• _Kutipan Dokumen_
━━━━━━━━━━━━━━━━━━━━

Perusahaan Sawit NYB di Aceh Mulai Masuk ke KEL Abaikan Moratorium
Sebuah tim investigasi lapangan Rainforest Action Network (RAN) menemukan aktivitas penebangan hutan masih terus terjadi dalam konsesi di Provinsi Aceh.
PT. Nia Yulided Bersaudara (PT. NYB) mulai merambah hutan ke dalam Kawasan Ekosistem Leuser di Aceh Timur dan telah mengabaikan instruksi moratorium sawit pemerintah.
Data satelit dan investigasi lapangan RAN yang terdokumentasikan pada Desember 2020 hingga Februari 2021 menunjukkan bahwa perusahaan ini masih terus melakukan aktivitas penebangan.
Ini menjadikan PT.NYB sebagai salah satu perusahaan kelapa sawit paling kontroversial di Aceh, karena telah merusak setidaknya 595 hektar hutan di dalam areal konsesinya sejak April 2016, ketika moratorium dideklarasikan bersama oleh Menteri KLHK dengan Gubernur Aceh.
Juru bicara RAN, Gemma Tillack, dalam rilisnya menyatakan, Pemerintah Aceh dan perusahaan pembeli minyak sawit perlu melakukan intervensi agar moratorium atas pembukaan hutan untuk kelapa sawit bisa efektif menghentikan penebangan dan pembukaan jalan oleh semua konsesi yang berada di dalam Kawasan Ekosistem Leuser (KEL), dimulai dengan PT. Nia Yulided Bersaudara.
“Selama 5 tahun PT. Nia Yulided Bersaudara mengabaikan instruksi untuk menghentikan perusakan hutan," kata Gemma dikutip dari SariAgri.ID, Kamis (18/3/2021).
Ketidakpatuhan terhadap moratorium, sebutnya, harus ditindaklanjuti dengan penyelidikan menyeluruh atas praktiknya, termasuk adanya potensi konflik kepentingan seputar penerbitan izin oleh mantan Penjabat Gubernur Aceh Tarmizi Abdul Karim sebagai bagian dari review izin atas konsesi kelapa sawit yang saat ini sedang berlangsung di Aceh Timur.

━━━━━━━━━━━━━━━━━━━━

• _Kumpulan Bahan_
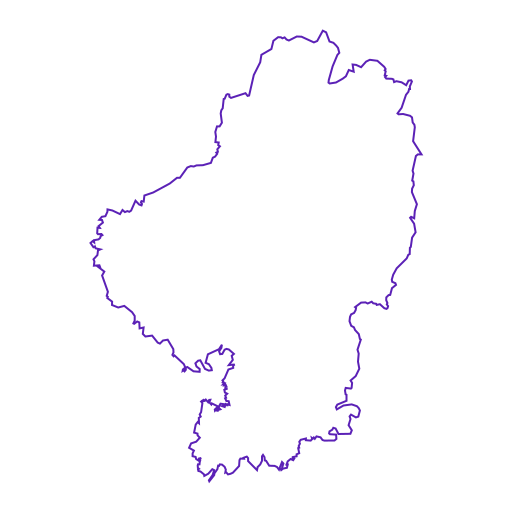 Chuadanga, Khulna, Bangladesh
{"feature_id": "16705992B19758630986204", "entity_name": "Chuadanga", "entity_type": "district", "adm_level": 2, "iso_a3": "BGD", "parent_name": "Bangladesh", "parent_adm1": "Khulna", "projection": "orthographic", "projection_center": [88.863, 23.601], "detail": "fine", "context": "isolated", "style": "outline", "palette": "violet", "viewbox_px": 512, "rotation_deg": 0, "n_neighbors": 0, "source": "geoboundaries", "source_scale": "gbopen_adm2", "svg_char_len": 6024}
<svg xmlns="http://www.w3.org/2000/svg" viewBox="0 0 512 512"><path d="M421.5,154.4L413.1,141.2L414.8,127.3L414.4,124.8L412.7,122.5L412.0,117.4L410.1,115.8L403.1,114.0L398.6,114.3L397.5,113.4L401.6,107.8L406.0,94.8L408.4,91.8L409.1,89.0L410.0,89.0L409.8,86.5L411.9,81.5L411.2,80.3L408.5,80.6L406.2,85.2L401.6,82.3L396.4,81.2L394.1,82.1L393.4,79.4L391.9,78.8L386.3,78.6L385.1,77.1L386.2,75.8L384.7,75.4L385.7,71.3L384.7,70.3L385.6,69.0L384.2,66.8L377.4,60.8L369.8,59.8L366.1,61.6L361.1,67.2L356.1,64.9L352.6,64.5L353.7,71.7L348.8,70.0L345.9,76.3L342.7,78.7L336.0,82.5L329.7,83.5L328.5,82.6L328.8,80.0L332.6,66.4L337.4,54.9L339.3,52.8L338.0,47.9L336.2,45.6L333.4,42.8L329.5,41.5L326.1,32.3L322.8,30.7L317.2,41.0L313.9,42.4L301.5,36.7L296.8,36.5L288.9,40.5L286.5,39.5L284.6,37.4L282.4,38.3L280.9,37.3L278.1,37.2L273.4,40.8L271.4,49.0L261.4,54.8L260.2,62.3L253.8,75.0L249.1,95.5L247.6,95.9L245.5,93.2L231.0,97.9L229.3,96.7L229.3,94.6L227.7,94.1L226.4,94.7L224.7,98.7L223.7,99.0L222.7,108.3L221.3,110.3L220.7,113.5L221.9,122.7L219.6,126.4L217.0,126.4L215.3,132.0L216.0,136.6L215.4,142.1L218.7,142.5L218.2,145.1L219.9,146.3L217.3,149.3L217.9,151.8L216.3,152.6L217.2,153.8L215.1,156.6L212.8,157.7L210.9,162.9L202.9,165.2L196.5,165.4L193.8,166.5L190.8,166.1L187.3,167.5L179.9,177.8L177.0,177.8L169.8,183.5L153.2,192.5L144.4,195.5L143.7,201.6L141.5,201.1L140.9,202.3L142.0,204.0L141.5,205.4L139.1,204.5L135.5,200.7L131.1,210.6L129.3,211.8L127.3,211.1L124.9,212.1L122.5,210.0L120.0,214.1L112.4,210.5L107.5,209.4L107.4,211.8L105.4,216.2L101.8,216.8L99.3,219.8L102.0,220.0L102.9,222.6L98.6,226.1L99.8,227.9L97.5,227.7L97.2,233.3L98.0,234.2L101.4,234.0L102.4,235.1L100.6,236.1L100.2,237.9L98.5,239.4L94.0,240.2L94.2,242.4L92.6,241.1L90.5,243.0L93.4,247.2L94.9,246.4L95.6,248.3L100.3,249.4L98.0,250.4L97.4,255.1L93.5,259.3L94.4,261.4L93.9,265.7L99.4,265.3L100.0,266.9L98.2,266.9L104.3,271.6L102.1,275.5L107.9,291.8L106.7,295.9L107.8,296.8L107.3,298.0L112.1,301.6L112.0,305.0L118.2,307.5L124.3,305.9L132.1,312.2L134.7,316.0L134.7,320.6L133.4,323.4L134.2,323.8L137.2,321.5L139.3,322.4L139.6,328.4L143.6,327.5L142.8,333.9L145.4,336.5L152.1,335.6L157.7,342.6L159.9,343.6L163.0,340.5L167.7,339.7L173.3,349.1L173.5,352.4L172.4,354.9L173.6,356.3L174.5,355.4L183.8,364.1L185.3,367.5L182.9,369.5L182.7,370.7L184.6,369.2L183.8,370.8L184.5,371.4L185.8,369.8L185.7,367.7L187.3,367.0L193.5,371.3L199.6,371.8L199.7,369.0L196.5,366.5L195.4,363.3L198.1,360.7L200.3,360.3L205.0,368.9L208.8,370.6L211.8,370.2L211.4,367.9L208.9,364.2L205.6,362.8L207.9,354.3L219.0,349.2L221.9,344.7L221.4,347.9L219.1,351.3L220.1,354.2L222.3,353.9L224.6,349.7L226.5,348.9L228.9,349.5L233.9,353.9L231.7,355.8L232.8,359.9L228.8,365.1L234.7,364.5L233.1,365.6L233.2,367.9L228.4,369.5L224.6,378.3L222.5,380.4L223.3,381.3L222.7,382.4L224.4,383.0L223.3,384.2L224.7,383.9L224.1,385.3L225.7,384.9L226.4,386.5L225.5,386.6L225.2,389.1L227.6,388.5L224.3,389.8L224.9,392.5L227.2,393.7L225.2,395.6L226.1,397.8L225.1,398.3L226.4,401.0L228.7,401.2L229.5,404.9L227.7,404.3L227.4,406.1L227.0,404.6L225.7,404.0L224.7,407.0L222.1,406.1L224.3,405.7L224.2,404.2L220.5,403.7L218.9,406.5L218.9,408.0L220.3,409.3L219.3,409.6L218.1,407.9L217.1,409.9L218.6,410.9L216.9,410.6L216.5,409.3L215.0,410.7L214.8,409.5L218.1,406.5L211.8,403.4L211.3,404.5L209.3,402.3L210.3,399.8L209.2,399.9L208.1,402.2L205.8,399.6L204.9,400.7L203.7,399.8L202.4,400.6L203.2,401.2L201.3,401.7L202.4,403.2L201.1,412.1L199.7,414.5L200.7,416.6L198.8,417.9L199.0,423.2L197.7,422.0L195.7,424.6L194.1,432.6L197.5,433.6L197.6,435.4L199.8,437.7L196.2,441.7L191.1,443.4L189.1,447.8L193.9,450.6L192.6,453.4L192.6,456.2L195.6,456.9L196.1,459.0L198.4,460.5L199.0,458.5L201.2,458.0L199.9,458.9L199.8,460.1L200.9,460.7L199.9,460.7L199.5,464.3L198.0,464.3L197.7,465.5L197.9,467.9L199.0,468.8L198.0,469.4L198.4,471.0L200.5,471.5L204.0,474.4L204.3,475.9L208.3,473.7L212.3,469.2L214.1,470.1L212.7,474.9L208.9,480.3L209.3,481.3L214.2,475.1L214.4,473.4L217.4,469.1L218.1,465.7L219.0,465.9L219.8,464.4L222.0,464.6L224.6,466.8L225.8,469.6L225.3,472.6L226.1,472.2L228.0,474.4L230.5,473.8L232.9,472.7L239.1,466.0L239.5,460.1L240.4,458.6L243.9,458.7L243.5,457.8L246.8,456.6L248.1,458.1L248.1,461.1L257.0,470.1L257.6,467.1L260.2,464.5L262.0,460.8L262.0,456.3L263.0,454.9L264.5,457.2L264.8,460.4L266.1,460.8L269.2,465.7L274.6,465.9L277.0,467.0L279.0,469.7L282.0,462.0L283.4,463.5L281.8,468.8L280.8,469.2L281.2,470.1L283.1,468.6L286.9,467.8L288.0,463.5L286.1,465.6L287.7,461.4L290.6,459.0L293.2,460.2L294.2,458.6L292.6,457.9L292.7,457.1L296.6,456.3L296.6,454.3L299.2,453.2L298.2,448.1L299.2,447.7L298.7,446.0L299.9,443.7L299.3,441.8L300.7,439.8L305.9,438.5L305.8,440.2L310.7,440.6L312.2,439.0L311.9,437.9L312.9,438.6L313.8,437.5L314.8,438.8L316.5,436.4L320.5,437.3L322.5,440.0L324.4,440.6L334.5,440.5L336.4,438.9L336.1,434.6L329.9,434.2L329.1,433.4L329.5,431.4L332.3,429.7L333.3,427.8L335.6,428.5L338.5,434.0L350.4,433.8L351.8,430.3L348.6,425.2L350.5,419.0L349.6,416.4L351.0,414.6L355.9,417.4L358.3,416.6L359.9,410.5L358.7,408.1L356.9,406.2L351.7,404.4L343.5,405.5L336.8,409.4L335.9,407.1L337.3,404.6L346.5,400.8L346.5,394.8L345.6,394.3L345.0,390.5L345.7,387.9L350.9,388.6L351.6,387.9L352.1,382.9L350.6,380.5L355.7,376.1L359.3,368.7L358.0,361.6L358.7,353.6L357.5,349.7L360.8,339.6L359.9,339.0L358.8,334.1L355.1,330.1L353.9,327.3L351.2,325.8L349.5,321.2L350.0,316.9L351.1,314.4L354.1,312.9L355.6,310.2L356.1,307.9L355.1,307.1L361.1,302.6L365.5,302.4L367.7,303.5L371.7,301.7L373.2,303.3L376.2,303.8L376.7,304.9L379.9,304.2L384.3,308.2L386.5,308.9L387.5,308.1L388.1,306.1L386.8,304.4L387.4,303.0L386.2,300.2L386.3,297.4L388.6,295.1L390.2,294.9L392.0,288.1L396.0,284.9L395.4,283.2L392.2,281.8L391.8,279.6L393.2,274.7L396.7,268.3L406.7,258.4L408.3,254.8L409.7,254.1L409.9,247.8L410.8,246.9L412.1,237.6L415.6,232.3L414.1,223.7L410.1,217.8L411.1,216.8L414.2,218.3L414.8,211.0L416.9,204.2L411.9,192.1L412.1,188.7L413.8,185.2L413.4,181.4L412.2,180.6L413.5,173.6L412.6,170.7L415.9,156.0L417.8,154.4L421.5,154.4Z" fill="none" stroke="#5b21b6" stroke-width="2"/></svg>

━━━━━━━━━━━━━━━━━━━━

• _Daftar Tugas_
1. Perbarui teks tentang perusahaan sawit di Aceh, mulai dari bagian yang memuat "PT. Nia Yulided Bersaudara (PT." dan berhenti setelah "melakukan aktivitas penebangan.". Ganti "Kawasan Ekosistem Leuser" dengan "Kawasan Leuser".
2. Teruskan teks tentang perusahaan sawit di Aceh mulai dari kalimat terakhirnya.
Baris-baris di atas tidak ada kaitannya dengan teks tentang perusahaan sawit di Aceh.

• _Jawaban Tiap Tugas_
1.
PT. Nia Yulided Bersaudara (PT. NYB) mulai merambah hutan ke dalam Kawasan Leuser di Aceh Timur dan telah mengabaikan instruksi moratorium sawit pemerintah.
Data satelit dan investigasi lapangan RAN yang terdokumentasikan pada Desember 2020 hingga Februari 2021 menunjukkan bahwa perusahaan ini masih terus melakukan aktivitas penebangan.

2.
Dari data perseroan terbatas PT. Nia Yulided Bersaudara menyatakan Dedy Sartika, menantu mantan Pj. Gubernur Aceh Tarmizi Abdul Karim, selaku Direktur Utama.
Pada tahun 2012, saat Tarmizi diangkat sebagai Pj. Gubernur Aceh, PT. NYB mengirimkan surat permohonan izin usaha perkebunan kepada BPKEL (Badan Pengelola Kawasan Ekosistem Leuser).
Namun, BPKEL menolak memberikan izin tersebut karena lokasi perkebunan berada di Kawasan Ekosistem Leuser. BPKEL kemudian dibubarkan oleh Pemerintah Aceh pada bulan Oktober 2012 sehingga izin diberikan kemudian, pertama oleh Tarmizi Abdul Karim, disusul oleh Zaini Abdullah.
Persetujuan atas izin yang kontroversial oleh penjabat gubernur untuk kepentingan anggota keluarganya menimbulkan potensi konflik kepentingan yang kuat dan menimbulkan kecurigaan akan adanya korupsi, yang menurut RAN perlu diselidiki lebih lanjut.
Gubernur Zaini Abdullah, memperkuat keputusan izin Tarmizi Karim kepada PT. NYB pada tahun 2014 dengan menerbitkan izin usaha perkebunan budidaya.
Sejak itu PT. NYB telah menebang, membuka jalan dan mendorong kerusakan hutan di dalam konsesinya. Ini menjadikan habitat gajah Sumatera yang terancam punah semakin terdesak menuju kepunahan dan mengabaikan fungsi Kawasan Ekosistem Leuser yang ditetapkan sebagai Kawasan Strategis Nasional oleh Peraturan Pemerintah.
Bisa jadi PT. NYB merupakan salah satu contoh dari sekian banyak perusahaan perkebunan kelapa sawit kontroversial yang rawan korupsi.
Bahkan studi yang dirilis Komisi Pemberantasan Korupsi (KPK) menyebutkan korupsi dalam proses perizinan perkebunan kelapa sawit kerap melibatkan kepala daerah.
Lebih lanjut, Indonesia Corruption Watch (ICW) memperkirakan potensi kerugian keuangan negara akibat alih fungsi hutan menjadi perkebunan kelapa sawit di Provinsi Sumatera Selatan dan Aceh dapat menelan biaya sebesar Rp 177 miliar.
Menurut Rainforest Action Network (RAN), kasus PT. NYB menjadi dorongan kuat agar izin perusahaan ditinjau dan dicabut, tindakan ini tidak hanya akan menghentikan perusakan Kawasan Ekosistem Leuser, tetapi juga menjadi salah satu langkah transparansi dan akuntabilitas dalam proses perizinan kelapa sawit di Aceh, dan sekitarnya.
Bahkan hal ini harus dilakukan sebagai usaha agar sektor kelapa sawit terhindar dari korupsi dan konflik kepentingan yang memberikan keuntungan bagi kelompok tertentu, dengan mengorbankan kesejahteraan masyarakat luas yang terus mengalami dampak bencana akibat deforestasi yang dilakukan oleh perusahaan minyak sawit kontroversial.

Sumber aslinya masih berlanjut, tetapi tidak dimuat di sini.